Please excuse the mess (things are a bit upside down) is a site specific installation in the Los Angeles home of curator, Amy Thoner, as part of the series PDA (Private Domestic Acts). Considering Thoner's apartment through a filmic lens as the home of a single, free-spirited woman, a remote echo of Rainer Werner Fassbinder’s The Bitter Tears of Petra Von Kant shimmers through this space and the objects found within it. Its meandering open plan, some architectural similarities, and the abundance of mirrors prompted Seder to recall this melodramatic–while austere–1972 Fassbinder film about love, loss, (sexual) power, vanity, and material desire. "Please excuse the mess. Things are a bit upside down" is a line spoken by the film's narcissistic protagonist upon welcoming an unanticipated female guest (and future romantic obsession) into her bedroom space, where the entirety of the film takes place.

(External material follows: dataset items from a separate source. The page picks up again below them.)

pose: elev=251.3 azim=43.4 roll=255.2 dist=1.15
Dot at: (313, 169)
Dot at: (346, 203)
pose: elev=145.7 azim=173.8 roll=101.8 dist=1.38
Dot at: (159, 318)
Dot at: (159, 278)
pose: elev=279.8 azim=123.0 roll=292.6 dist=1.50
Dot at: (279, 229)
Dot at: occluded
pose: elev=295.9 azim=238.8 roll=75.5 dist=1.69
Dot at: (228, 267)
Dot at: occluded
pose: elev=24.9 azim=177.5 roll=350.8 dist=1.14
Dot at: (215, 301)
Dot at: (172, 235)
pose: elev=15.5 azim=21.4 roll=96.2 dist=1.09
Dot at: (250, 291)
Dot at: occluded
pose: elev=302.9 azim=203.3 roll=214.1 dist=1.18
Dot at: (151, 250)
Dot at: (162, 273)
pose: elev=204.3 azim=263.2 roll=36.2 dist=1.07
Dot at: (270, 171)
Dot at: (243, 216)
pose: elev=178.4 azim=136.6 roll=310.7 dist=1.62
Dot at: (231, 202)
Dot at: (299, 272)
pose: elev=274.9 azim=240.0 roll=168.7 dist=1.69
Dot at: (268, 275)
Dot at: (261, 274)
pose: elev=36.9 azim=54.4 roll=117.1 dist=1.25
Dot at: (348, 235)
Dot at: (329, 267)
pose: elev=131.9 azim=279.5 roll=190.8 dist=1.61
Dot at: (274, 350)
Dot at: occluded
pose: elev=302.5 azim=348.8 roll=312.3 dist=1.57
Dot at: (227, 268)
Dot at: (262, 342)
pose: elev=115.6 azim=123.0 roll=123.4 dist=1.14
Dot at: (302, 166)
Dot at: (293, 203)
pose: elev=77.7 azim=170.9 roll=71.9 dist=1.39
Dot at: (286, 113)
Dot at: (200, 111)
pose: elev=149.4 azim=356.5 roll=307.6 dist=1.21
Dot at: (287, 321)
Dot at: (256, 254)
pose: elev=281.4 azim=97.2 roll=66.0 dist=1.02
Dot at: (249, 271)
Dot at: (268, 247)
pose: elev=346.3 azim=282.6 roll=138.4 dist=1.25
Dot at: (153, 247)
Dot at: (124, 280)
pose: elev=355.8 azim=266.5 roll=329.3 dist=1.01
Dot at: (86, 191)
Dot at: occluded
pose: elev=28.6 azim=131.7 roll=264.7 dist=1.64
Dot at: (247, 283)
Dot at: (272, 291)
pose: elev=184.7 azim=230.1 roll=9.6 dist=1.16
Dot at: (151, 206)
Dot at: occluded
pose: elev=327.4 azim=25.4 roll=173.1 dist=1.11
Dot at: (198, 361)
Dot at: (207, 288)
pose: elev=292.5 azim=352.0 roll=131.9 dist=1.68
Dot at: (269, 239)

For Seder, a domestic space can be considered a “set”, its objects providing clues to the traits and aspirations of the characters living within it. In Thoner’s apartment, Seder focuses on these objects while conflating one set with the other, loosely mashing up strategies of doubling and mise-en-abyme in the process.  In the Fassbinder film, for example, a giant blowup of Poussin’s mythological painting Midas and Bacchus looms large in Von Kant’s open-plan bedroom amongst a fanciful brass bed, decadent shag carpet, tea service and liquor-ware. Here in Seder’s “set”, an equally huge still from the film hovers over the kitchen amongst now absent books and personally significant artifacts. Keeping in mind the emotional currency of these artifacts, Seder requested they all be completely removed from the space, leaving in place the furniture while only photographic traces of a few scant objects remain. Placed within this altered emptiness, the interrelationships of Seder’s photographs open up a new and ethereal fantasy space.